Mum's the Word: Trick or treat? Getting kids to eat the good stuff can prove scary

All parents have endless battles trying to get their kids to eat good food and I am sure I am not the only one plagued by endless requests for treats. Joan asks so often I have grown to hate the word. Also I am tired of hearing myself say “No!” or “It’s not a treat if you have it every single day.”

I do, however, admire the parents who seem to have it sussed. Either they limit treats to once or twice a week and that is all the kids have ever known, which is very smart. Or the kids actually don’t crave them like one pal of Joan’s who just doesn’t want or ask for sweet stuff. I marvel at it, truth be told!

When I was a kid I think my parents did a good job limiting sweets and sugar.

Our treats were pop tarts occasionally and in the summer months we could choose whatever cereal we wanted. I loved Captain Crunch and honestly I am surprised I have any teeth left, it was so sticky and crunchy and most definitely not good for you.
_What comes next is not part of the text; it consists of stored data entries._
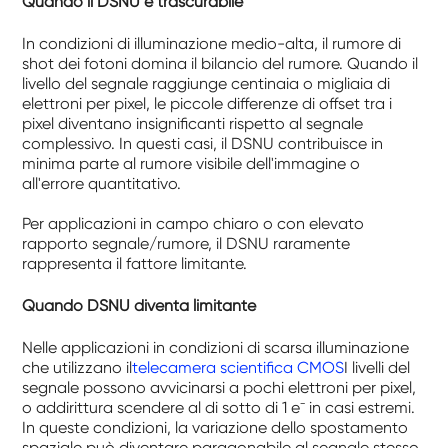
Quando il DSNU è trascurabile
In condizioni di illuminazione medio-alta, il rumore di
shot dei fotoni domina il bilancio del rumore. Quando il
livello del segnale raggiunge centinaia o migliaia di
elettroni per pixel, le piccole differenze di offset tra i
pixel diventano insignificanti rispetto al segnale
complessivo. In questi casi, il DSNU contribuisce in
minima parte al rumore visibile dell'immagine o
all'errore quantitativo.
Per applicazioni in campo chiaro o con elevato
rapporto segnale/rumore, il DSNU raramente
rappresenta il fattore limitante.
Quando DSNU diventa limitante
Nelle applicazioni in condizioni di scarsa illuminazione
che utilizzano il
telecamera scientifica CMOS
I livelli del
segnale possono avvicinarsi a pochi elettroni per pixel,
o addirittura scendere al di sotto di 1 e⁻ in casi estremi.
In queste condizioni, la variazione dello spostamento
spaziale può diventare paragonabile al segnale stesso.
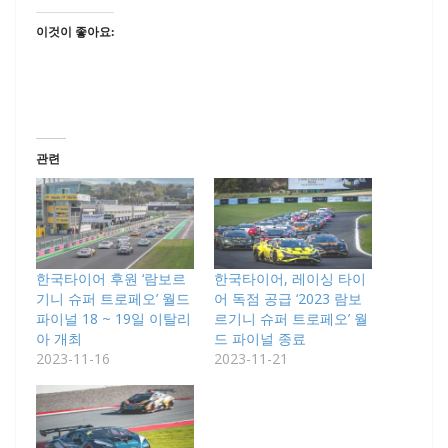
이것이 좋아요:
관련
한국타이어 후원 ‘람보르
한국타이어, 레이싱 타이
기니 슈퍼 트로페오’ 월드
어 독점 공급 ‘2023 람보
파이널 18 ~ 19일 이탈리
르기니 슈퍼 트로페오’ 월
아 개최
드 파이널 종료
2023-11-16
2023-11-21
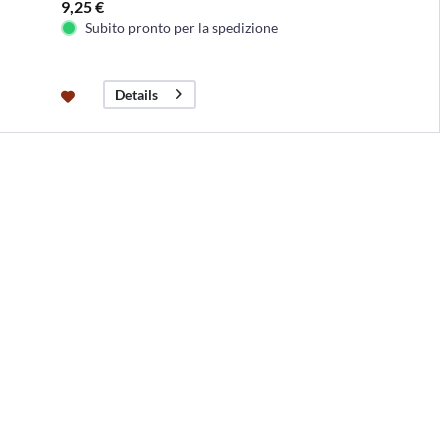
9,25 €
Subito pronto per la spedizione
Details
When we were really little my parents had a trick of renaming things so we would buy into them. One that really sticks in my mind is they mixed a tiny bit of coke with mainly water and came up with the slightly dubious name of party coke! I inherited this trick and it meant that when Joan was small I could easily convince her certain things were treats.

My fave was sliced apples with cinnamon which I called sugar apples. Or bananas cut up in a bowl with a few chocolate chips — ‘special bananas’.
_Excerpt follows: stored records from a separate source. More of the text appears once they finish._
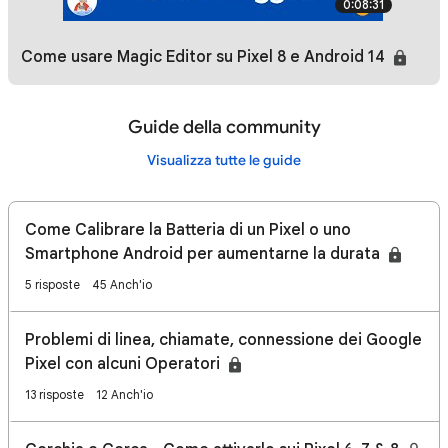
0:08:31
Come usare Magic Editor su Pixel 8 e Android 14
Guide della community
Visualizza tutte le guide
Come Calibrare la Batteria di un Pixel o uno
Smartphone Android per aumentarne la durata
5 risposte
45 Anch'io
Problemi di linea, chiamate, connessione dei Google
Pixel con alcuni Operatori
13 risposte
12 Anch'io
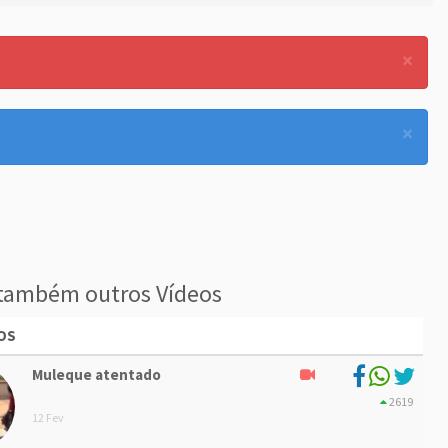
×
×
também outros Vídeos
OS
Muleque atentado
2619
12 Fev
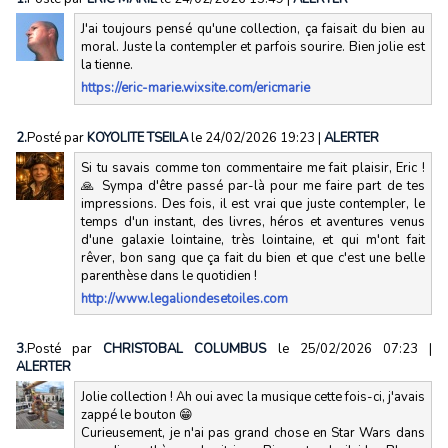
J'ai toujours pensé qu'une collection, ça faisait du bien au
moral. Juste la contempler et parfois sourire. Bien jolie est
la tienne.
https://eric-marie.wixsite.com/ericmarie
2.
Posté par
KOYOLITE TSEILA
le 24/02/2026 19:23
|
ALERTER
Si tu savais comme ton commentaire me fait plaisir, Eric !
🙏 Sympa d'être passé par-là pour me faire part de tes
impressions. Des fois, il est vrai que juste contempler, le
temps d'un instant, des livres, héros et aventures venus
d'une galaxie lointaine, très lointaine, et qui m'ont fait
rêver, bon sang que ça fait du bien et que c'est une belle
parenthèse dans le quotidien !
http://www.legaliondesetoiles.com
3.
Posté par
CHRISTOBAL COLUMBUS
le 25/02/2026 07:23
|
ALERTER
Jolie collection ! Ah oui avec la musique cette fois-ci, j'avais
zappé le bouton 😁
Curieusement, je n'ai pas grand chose en Star Wars dans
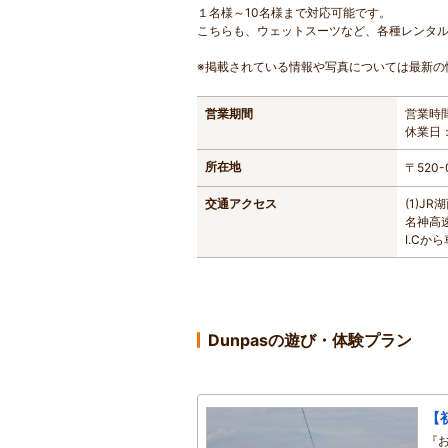
１名様～10名様まで対応可能です。
こちらも、ウェットスーツなど、各種レンタ
※掲載されている情報や写真については最新の
営業期間
営業時
休業日
所在地
〒520
交通アクセス
(1)J
名神
I.Cか
Dunpasの遊び・体験プラン
【
『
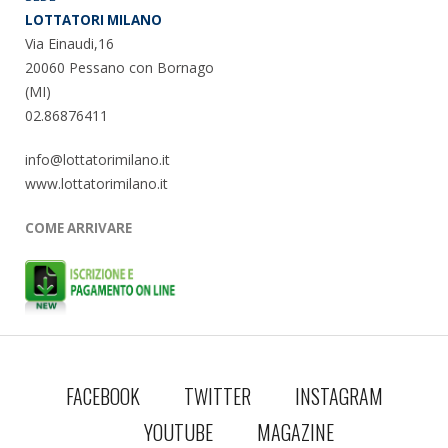
LOTTATORI MILANO
Via Einaudi,16
20060 Pessano con Bornago
(MI)
02.86876411
info@lottatorimilano.it
www.lottatorimilano.it
COME ARRIVARE
FACEBOOK
TWITTER
INSTAGRAM
YOUTUBE
MAGAZINE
But as Joan is getting older (and more vocal) I find it harder to deal with constant battles over treats. She is particularly hungry and impatient when she gets home from school and turns her nose up at offers of fruit or yoghurts until dinner is ready.

It usually results in her saying she is going to starve to death and pouting until dinner is actually ready. The days where I can have food ready to go when she gets home are better, it cuts out that hour of arguing and gets her filled with the good stuff before she starts asking for the not so good stuff.

The other trick is just not to have it in the house. If it isn’t there, they can’t have it and will eventually stop asking for it. We do go through good periods of this but inevitably, ice cream or jellies will make their way back into the house and they are noticed as soon as they do!

The third trick which I continually have a go at is making healthy versions of treats. I tried and tried over the last few years to pass off numerous super-oat-chia seeds-no-sugar-date square or ball type things as treats or offer healthy muffins with carrot and courgette for her to enjoy, but she doesn’t buy into it, not one bit. I can’t tell you how many healthy cookies/bread/lollipops have gone unloved into the bin or resulted in me eating it all.

But I kept at it and finally after lots of trial and errors have landed on a few ‘treats’ she does devour and that are actually good for her. Two in particular that are very simple and easy to make your own versions of, I will share with you now.

Frozen Ice Lollies

Sweetened soy milk blended with strawberries and bananas and frozen — voila!

Energy balls

Peanut butter, honey, chia seeds, oats, dissected coconut, coca nibs/chocolate chips. Mix until sticky, put in the fridge for half an hour and then roll into balls. I’ve added cranberries and ground flaxseed at times and she always goes for them.